Yes, that's all true. But then we could just as easily say that the descendants of Edward III's gardener constitute about 80 percent of England's population today.

We could, and I suppose they do. Brooke Shields hasn't bragged about him just yet, but stay tuned ...
0 Replies
 
Greyfan
 
  1  
Reply Mon 3 Jul, 2006 05:05 pm
I read once that there is no human on the face of the Earth who is any further removed from any other human than 50th cousin.
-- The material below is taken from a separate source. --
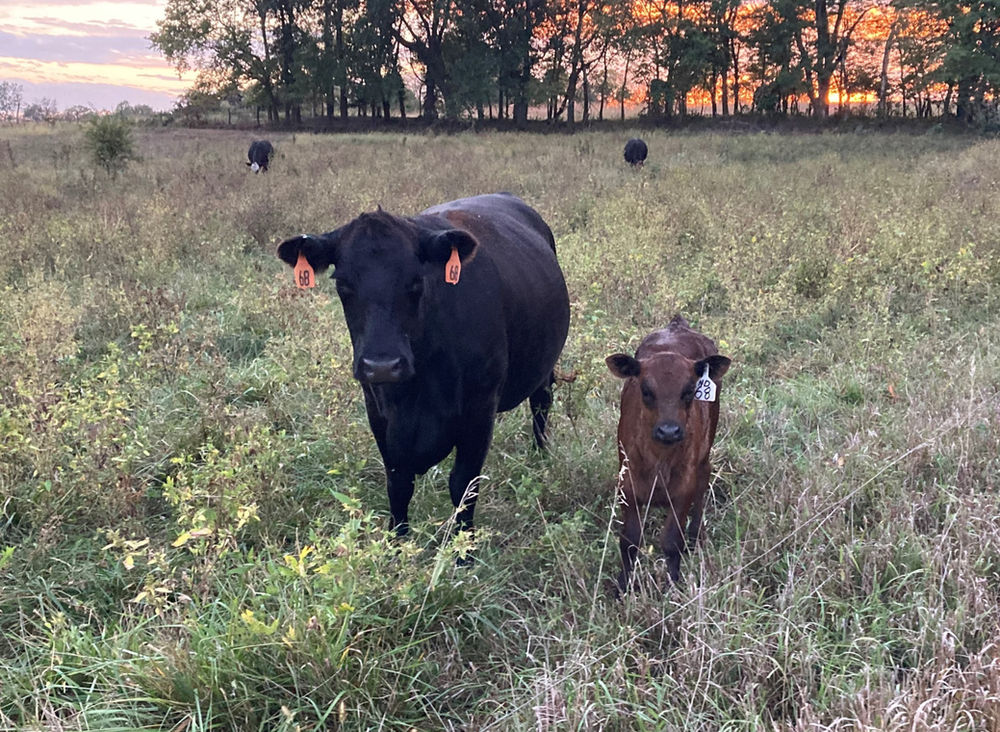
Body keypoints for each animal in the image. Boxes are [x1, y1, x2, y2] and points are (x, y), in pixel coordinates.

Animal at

The math was not provided.

But, considering that your direct descendent line doubles with each generation (2 parents, 4 grandparents, 8 great grandparents, 16 great great grandparents, etc.) it becomes obvious very quickly that at some point these grandparents can no longer be unique individuals. Going back just 30 generations (roughly 600 years) yields a total of 2,147,483,648 29-time great grandparents who should have been living then, against an estimated world population of only 200 to 206 million. Obviously, our genetic lines are somewhat crossed.
0 Replies
 
littlek
 
  1  
Reply Mon 3 Jul, 2006 11:02 pm
I've always known I was royalty. My mom used to tell me all the time I was a royal pain in the a$$.